It has not been the best week for one-man bands in politics in either Australia or New Zealand.
Act leader David Seymour was transformed from champion of democracy to a laughing stock after he made it into Parliament too late to try to stop Parliament rushing through gun legislation.
The reason he was late was because he was too busy grandstanding about the nobility of his plans to the media outside.
Apparently, sometimes democratic plans require undemocratic processes.
Seymour appeared to miss the irony in his plan, which was to use the power of his one vote against the power of 119 other MPs to block plans to allow legislation to be fast-tracked through Parliament without having to resort to Urgency.
Seymour's concerns, however, should not simply be shrugged off, however much of a clown he has made of himself.
Seymour was not objecting to the gun reforms themselves, as much as the speed with which they were progressing and the lack of opportunity for fulsome analysis and public submission.
Most law changes have a six-month window for submissions to be heard and considered. This one has two days.
The number of unknowns is highlighted by the report Police have prepared. The one most cited is the unknown cost of the buy-back scheme for those handing in guns.
That is almost irrelevant – the Government has made it plain that it does not really care what the cost is - the changes are needed whatever the cost.
But Seymour was also concerned about the precedent it sets and the timing.
Passing such a law while the tragedy of the mosque terror attacks is still raw will inevitably lead to criticism of anybody who dares to question them.
The moral pressure on MPs is immense. It is why Seymour is the sole dissenter.
Those concerns are valid, but would be more so if the Government had not recognised that by opting to break the gun reforms into two tranches – the "easy" bits such as the ban on certain guns, and the more complex parts such as a gun register which will have a more considered process in the future.
Meanwhile, in Australia, Senator Fraser Anning was facing censure over comments on the day of the Christchurch mosque attack that it was because of New Zealand's immigration settings.
He was also facing a colourful censure from Winston Peters, who in his brief stint as Acting Prime Minister on Monday took the opportunity to describe Anning on Sky News Australia as a "four-flushing, jingoistic moron".

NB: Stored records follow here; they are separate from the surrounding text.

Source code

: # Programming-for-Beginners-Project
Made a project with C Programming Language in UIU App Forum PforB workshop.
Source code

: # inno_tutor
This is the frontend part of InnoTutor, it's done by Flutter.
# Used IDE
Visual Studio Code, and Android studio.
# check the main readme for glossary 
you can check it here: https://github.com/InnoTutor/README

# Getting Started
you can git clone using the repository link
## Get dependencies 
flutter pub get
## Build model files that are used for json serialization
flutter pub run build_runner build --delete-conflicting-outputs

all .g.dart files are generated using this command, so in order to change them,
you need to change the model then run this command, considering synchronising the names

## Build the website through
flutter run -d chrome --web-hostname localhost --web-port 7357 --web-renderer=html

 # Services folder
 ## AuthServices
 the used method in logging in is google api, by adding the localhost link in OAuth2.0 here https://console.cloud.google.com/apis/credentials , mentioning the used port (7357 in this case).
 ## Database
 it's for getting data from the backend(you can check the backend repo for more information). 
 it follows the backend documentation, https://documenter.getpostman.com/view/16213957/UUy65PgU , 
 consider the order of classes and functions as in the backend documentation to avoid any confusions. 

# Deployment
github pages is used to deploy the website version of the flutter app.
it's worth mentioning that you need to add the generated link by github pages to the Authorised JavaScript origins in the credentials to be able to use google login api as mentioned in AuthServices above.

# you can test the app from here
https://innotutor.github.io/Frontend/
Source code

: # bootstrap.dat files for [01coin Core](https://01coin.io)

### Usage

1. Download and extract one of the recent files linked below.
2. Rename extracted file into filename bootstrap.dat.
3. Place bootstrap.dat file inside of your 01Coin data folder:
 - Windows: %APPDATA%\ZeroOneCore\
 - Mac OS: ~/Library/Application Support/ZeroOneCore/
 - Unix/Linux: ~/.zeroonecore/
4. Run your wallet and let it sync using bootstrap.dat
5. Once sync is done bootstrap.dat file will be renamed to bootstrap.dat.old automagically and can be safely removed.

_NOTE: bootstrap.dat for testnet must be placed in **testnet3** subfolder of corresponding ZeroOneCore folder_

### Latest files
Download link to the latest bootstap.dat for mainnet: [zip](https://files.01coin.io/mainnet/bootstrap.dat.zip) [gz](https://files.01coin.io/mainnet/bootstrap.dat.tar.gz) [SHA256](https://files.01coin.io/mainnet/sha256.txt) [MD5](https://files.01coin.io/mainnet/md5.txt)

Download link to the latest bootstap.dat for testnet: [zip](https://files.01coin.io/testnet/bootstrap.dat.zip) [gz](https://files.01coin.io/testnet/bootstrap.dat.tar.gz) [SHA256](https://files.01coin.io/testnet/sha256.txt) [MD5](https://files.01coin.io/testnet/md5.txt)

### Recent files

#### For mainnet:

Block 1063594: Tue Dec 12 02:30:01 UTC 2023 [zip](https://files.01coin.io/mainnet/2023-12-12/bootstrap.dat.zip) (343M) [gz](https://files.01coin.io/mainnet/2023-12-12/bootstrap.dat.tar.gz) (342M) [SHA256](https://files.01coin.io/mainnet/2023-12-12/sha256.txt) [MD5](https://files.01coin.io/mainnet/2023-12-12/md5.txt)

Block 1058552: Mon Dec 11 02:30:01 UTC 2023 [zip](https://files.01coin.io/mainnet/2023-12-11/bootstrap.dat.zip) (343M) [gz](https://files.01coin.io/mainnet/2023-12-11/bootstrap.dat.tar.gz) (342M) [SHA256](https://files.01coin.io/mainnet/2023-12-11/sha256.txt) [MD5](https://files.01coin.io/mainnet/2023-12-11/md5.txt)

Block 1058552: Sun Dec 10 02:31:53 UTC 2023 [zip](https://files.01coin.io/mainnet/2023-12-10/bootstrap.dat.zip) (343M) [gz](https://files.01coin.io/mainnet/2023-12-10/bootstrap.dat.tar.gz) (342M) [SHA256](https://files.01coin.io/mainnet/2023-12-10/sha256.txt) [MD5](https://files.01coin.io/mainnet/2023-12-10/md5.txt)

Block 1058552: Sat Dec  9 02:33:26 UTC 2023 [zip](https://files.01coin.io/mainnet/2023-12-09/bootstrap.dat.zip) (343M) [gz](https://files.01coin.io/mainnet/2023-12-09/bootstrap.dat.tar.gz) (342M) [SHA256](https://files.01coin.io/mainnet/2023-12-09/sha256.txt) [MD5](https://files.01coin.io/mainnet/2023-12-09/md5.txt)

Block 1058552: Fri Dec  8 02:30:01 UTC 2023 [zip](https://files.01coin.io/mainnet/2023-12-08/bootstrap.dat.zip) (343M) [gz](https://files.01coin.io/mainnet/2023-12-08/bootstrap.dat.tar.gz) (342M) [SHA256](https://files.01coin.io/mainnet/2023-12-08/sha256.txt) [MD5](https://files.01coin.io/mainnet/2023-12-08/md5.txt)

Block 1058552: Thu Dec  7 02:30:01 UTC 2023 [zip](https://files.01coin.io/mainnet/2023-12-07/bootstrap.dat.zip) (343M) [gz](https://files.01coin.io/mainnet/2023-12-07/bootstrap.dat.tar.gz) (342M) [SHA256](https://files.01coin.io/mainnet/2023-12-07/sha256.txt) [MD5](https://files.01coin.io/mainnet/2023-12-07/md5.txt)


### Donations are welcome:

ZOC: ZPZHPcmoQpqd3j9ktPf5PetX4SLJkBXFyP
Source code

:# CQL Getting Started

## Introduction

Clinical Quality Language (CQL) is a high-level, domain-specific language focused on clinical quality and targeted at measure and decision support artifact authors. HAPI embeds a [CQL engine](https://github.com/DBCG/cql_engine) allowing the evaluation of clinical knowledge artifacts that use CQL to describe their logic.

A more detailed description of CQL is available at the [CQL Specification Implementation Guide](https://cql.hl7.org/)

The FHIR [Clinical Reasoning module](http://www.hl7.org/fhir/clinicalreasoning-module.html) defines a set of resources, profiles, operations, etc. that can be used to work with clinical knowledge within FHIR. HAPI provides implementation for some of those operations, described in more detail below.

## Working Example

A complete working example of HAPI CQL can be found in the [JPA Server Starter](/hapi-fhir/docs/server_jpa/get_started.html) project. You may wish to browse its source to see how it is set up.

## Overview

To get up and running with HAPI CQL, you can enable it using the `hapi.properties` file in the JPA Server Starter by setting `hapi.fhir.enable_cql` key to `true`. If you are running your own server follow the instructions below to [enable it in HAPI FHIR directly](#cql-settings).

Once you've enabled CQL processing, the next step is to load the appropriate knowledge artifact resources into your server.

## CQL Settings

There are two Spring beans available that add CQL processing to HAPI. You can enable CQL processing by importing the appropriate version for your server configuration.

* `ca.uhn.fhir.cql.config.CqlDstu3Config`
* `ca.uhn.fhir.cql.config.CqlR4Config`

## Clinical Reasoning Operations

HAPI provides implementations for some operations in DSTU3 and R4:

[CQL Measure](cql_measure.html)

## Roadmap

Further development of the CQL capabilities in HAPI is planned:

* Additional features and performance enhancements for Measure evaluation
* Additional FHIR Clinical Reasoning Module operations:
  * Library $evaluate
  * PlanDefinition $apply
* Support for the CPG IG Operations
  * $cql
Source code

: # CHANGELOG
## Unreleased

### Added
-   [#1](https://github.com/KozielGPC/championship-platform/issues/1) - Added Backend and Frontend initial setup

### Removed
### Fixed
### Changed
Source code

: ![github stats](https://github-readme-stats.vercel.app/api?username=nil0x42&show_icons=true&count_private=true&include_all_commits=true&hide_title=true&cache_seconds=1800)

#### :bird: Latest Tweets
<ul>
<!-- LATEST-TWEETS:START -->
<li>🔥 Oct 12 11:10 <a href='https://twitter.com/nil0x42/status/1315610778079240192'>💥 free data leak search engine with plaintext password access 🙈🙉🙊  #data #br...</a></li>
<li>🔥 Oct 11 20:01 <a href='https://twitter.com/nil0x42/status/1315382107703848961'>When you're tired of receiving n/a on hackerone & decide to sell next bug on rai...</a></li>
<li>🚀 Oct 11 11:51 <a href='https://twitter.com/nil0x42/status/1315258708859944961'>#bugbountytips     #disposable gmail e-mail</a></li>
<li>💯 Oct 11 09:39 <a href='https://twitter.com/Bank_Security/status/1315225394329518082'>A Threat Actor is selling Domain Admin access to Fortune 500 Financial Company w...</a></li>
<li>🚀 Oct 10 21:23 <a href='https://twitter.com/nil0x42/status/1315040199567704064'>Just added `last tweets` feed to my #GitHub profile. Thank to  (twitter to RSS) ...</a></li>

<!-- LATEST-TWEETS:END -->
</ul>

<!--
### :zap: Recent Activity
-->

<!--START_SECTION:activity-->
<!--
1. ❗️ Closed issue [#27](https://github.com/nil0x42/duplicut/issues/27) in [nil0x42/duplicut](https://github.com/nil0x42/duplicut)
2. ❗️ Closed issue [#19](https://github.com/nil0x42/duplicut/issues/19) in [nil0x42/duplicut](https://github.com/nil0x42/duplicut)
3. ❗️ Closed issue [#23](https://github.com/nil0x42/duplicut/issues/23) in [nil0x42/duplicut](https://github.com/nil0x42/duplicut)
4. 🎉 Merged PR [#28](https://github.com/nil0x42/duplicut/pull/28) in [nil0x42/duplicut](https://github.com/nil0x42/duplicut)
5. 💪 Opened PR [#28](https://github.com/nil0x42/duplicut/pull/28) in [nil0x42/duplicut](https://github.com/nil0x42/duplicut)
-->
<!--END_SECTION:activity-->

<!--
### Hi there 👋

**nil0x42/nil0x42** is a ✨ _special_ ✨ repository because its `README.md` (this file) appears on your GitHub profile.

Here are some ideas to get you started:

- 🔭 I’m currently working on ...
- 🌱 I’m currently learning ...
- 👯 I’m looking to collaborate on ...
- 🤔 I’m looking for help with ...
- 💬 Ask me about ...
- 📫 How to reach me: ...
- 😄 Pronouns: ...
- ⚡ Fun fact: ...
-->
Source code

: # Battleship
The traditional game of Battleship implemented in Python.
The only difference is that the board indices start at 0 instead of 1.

As it transpired, Peters was widely misquoted and had actually said "dingoistic" - which seems to mean much the same as jingoistic but only applies to an Australian.
Peters delivered this jab with no apparent sense of irony, given he himself has tub-thumped to a jingoistic beat throughout his very long career - both on behalf of New Zealand and other countries, such as the United Kingdom when he came out in support of Brexit.
Anning pointed this out in his response, reading out some of Peters' own comments about Muslim extremists and immigration over the years and saying how fully he endorsed them.
It illustrated the uncomfortable position Peters has been left in.
He has issued something of a backdown on NZ First's now historic position on gun reform, saying many in Parliament will be regretting missed opportunities in the past.
But he has not backed down on his previous comments about Muslim extremists. Instead he has defended them as being made in the context of the London terror attacks and relating only to extremists – despite saying the moderate and the extremist fitted "hand in glove".
Peters will not be the only one with words from his past coming back to haunt him, but he is the most obvious. Caution must also be taken before crucifying people on the basis of words said in very different circumstances. But nor can they simply be brushed away.
This is not the first time Peters has used the word "dingoistic".
Back in 1997 then NZ First MP Tau Henare called the Australian Government "a pack of mongrels" after a background briefing prepared by Australian officials made it into the media with unkind analysis of Peters.
Peters apologised (kind of), saying Henare was not criticising the Government, but rather "dingoistic bureaucrats".
That briefing Henare took had described Peters as "a loose cannon" and "an opportunist" who was not above exploiting anti-Australian sentiment in New Zealand. Plus ca change.